Eine Haftung des Unternehmers für Schutzrechtsverletzungen besteht nur bei vorsätzlichem Handeln.
6. Serienprodukte und Betonfertigteile (z. B. Kandelaberfüsse)
Serienprodukte, insbesondere Betonfertigteile wie Kandelaberfüsse, werden ausschliesslich für den vertraglich vereinbarten Einsatzbereich hergestellt.
Eine Haftung für Schäden infolge unsachgemässer Verwendung, Zweckentfremdung, nachträglicher Bearbeitung oder Kombination mit fremden Produkten ist ausgeschlossen.
Soweit keine formelle Abnahme erfolgt, gelten die Produkte als abgenommen, sofern nicht innert angemessener Frist schriftlich Mängel gerügt werden.
7. Normen / SIA
Die Anwendung der SIA-Normen, insbesondere der SIA 118, gilt nur, wenn dies ausdrücklich und schriftlich vereinbart wurde.
Fehlt eine solche Vereinbarung, gelten ausschliesslich die Bestimmungen des Schweizerischen Obligationenrechts (OR).
8. Preise und Zahlungsbedingungen
Alle Preise verstehen sich in Schweizer Franken (CHF) exkl. MWST, sofern nicht anders angegeben.
Rechnungen sind zahlbar innert 30 Tagen netto ab Rechnungsdatum.
Der Unternehmer ist berechtigt, Akontozahlungen zu verlangen.
Bei Zahlungsverzug wird ein Verzugszins von 5 % p. a. erhoben. Mahnspesen dürfen pauschal verrechnet werden.
9. Termine und Fristen
Liefer- und Ausführungstermine gelten als Richttermine, sofern nicht ausdrücklich als verbindlich bezeichnet.

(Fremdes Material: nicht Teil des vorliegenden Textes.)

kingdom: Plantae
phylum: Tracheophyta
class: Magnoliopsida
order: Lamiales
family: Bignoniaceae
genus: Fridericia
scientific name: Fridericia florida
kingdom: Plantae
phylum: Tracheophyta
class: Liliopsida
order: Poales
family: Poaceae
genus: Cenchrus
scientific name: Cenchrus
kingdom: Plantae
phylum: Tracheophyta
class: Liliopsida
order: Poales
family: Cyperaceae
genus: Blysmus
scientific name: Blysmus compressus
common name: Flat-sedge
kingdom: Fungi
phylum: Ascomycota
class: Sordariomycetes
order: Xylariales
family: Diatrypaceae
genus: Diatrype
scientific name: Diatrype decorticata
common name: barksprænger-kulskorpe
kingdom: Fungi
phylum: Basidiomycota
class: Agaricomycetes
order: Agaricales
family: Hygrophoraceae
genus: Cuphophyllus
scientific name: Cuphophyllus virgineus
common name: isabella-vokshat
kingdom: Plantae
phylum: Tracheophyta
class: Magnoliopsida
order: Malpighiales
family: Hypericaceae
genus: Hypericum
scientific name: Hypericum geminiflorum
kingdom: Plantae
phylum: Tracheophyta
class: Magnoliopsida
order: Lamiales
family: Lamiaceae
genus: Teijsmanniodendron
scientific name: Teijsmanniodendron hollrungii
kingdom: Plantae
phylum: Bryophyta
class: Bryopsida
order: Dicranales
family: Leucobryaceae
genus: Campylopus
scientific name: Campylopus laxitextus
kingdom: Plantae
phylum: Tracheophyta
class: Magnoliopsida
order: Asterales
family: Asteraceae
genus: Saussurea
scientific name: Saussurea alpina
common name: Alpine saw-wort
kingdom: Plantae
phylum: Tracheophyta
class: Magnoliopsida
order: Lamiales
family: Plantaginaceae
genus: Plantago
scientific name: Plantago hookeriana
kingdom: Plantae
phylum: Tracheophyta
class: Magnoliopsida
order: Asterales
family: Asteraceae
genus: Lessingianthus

Der Unternehmer haftet nicht für Verzögerungen infolge:
• Witterungseinflüssen
• Lieferengpässen
• höherer Gewalt
• Drittverschulden
• behördlicher Anordnungen
10. Mitwirkungspflichten des Auftraggebers
Der Auftraggeber stellt sicher, dass:
• alle erforderlichen Angaben rechtzeitig vorliegen,
• Zugänge und Arbeitsflächen frei zugänglich sind,
• behördliche Bewilligungen vorliegen.
Mehrkosten infolge fehlender Mitwirkung gehen zu Lasten des Auftraggebers.
11. Subunternehmer
Der Unternehmer ist berechtigt, Subunternehmer beizuziehen. Eine Haftung für deren Leistungen besteht im Rahmen dieser AGB.
12. Gewährleistung und Mängel
Sofern die SIA 118 vereinbart wurde, gilt eine Gewährleistungsfrist von 5 Jahren.
Mängel sind innert kurzer Frist, spätestens jedoch innert 30 Tagen nach Entdeckung, schriftlich zu rügen.
Unterlassene oder verspätete Mängelrügen schliessen Gewährleistungsansprüche aus.
13. Haftung
Die Haftung des Unternehmers für indirekte Schäden, Folgeschäden, entgangenen Gewinn oder Drittansprüche ist ausgeschlossen.
Die Haftung ist in jedem Fall auf den Auftragswert beschränkt.
Die Haftung für vorsätzliches oder grobfahrlässiges Verhalten bleibt vorbehalten.
14. Rücktritt und Kündigung
Eine Kündigung des Vertrages durch den Auftraggeber ist nur gemäss den gesetzlichen Bestimmungen zulässig. Bereits erbrachte Leistungen sind vollumfänglich zu vergüten.
15. Datenschutz
Die Bearbeitung personenbezogener Daten erfolgt gemäss der jeweils gültigen Datenschutzerklärung des Unternehmers.
16. Gerichtsstand und Recht
Gerichtsstand ist der Sitz des Unternehmers.
Es gilt ausschliesslich Schweizer Recht.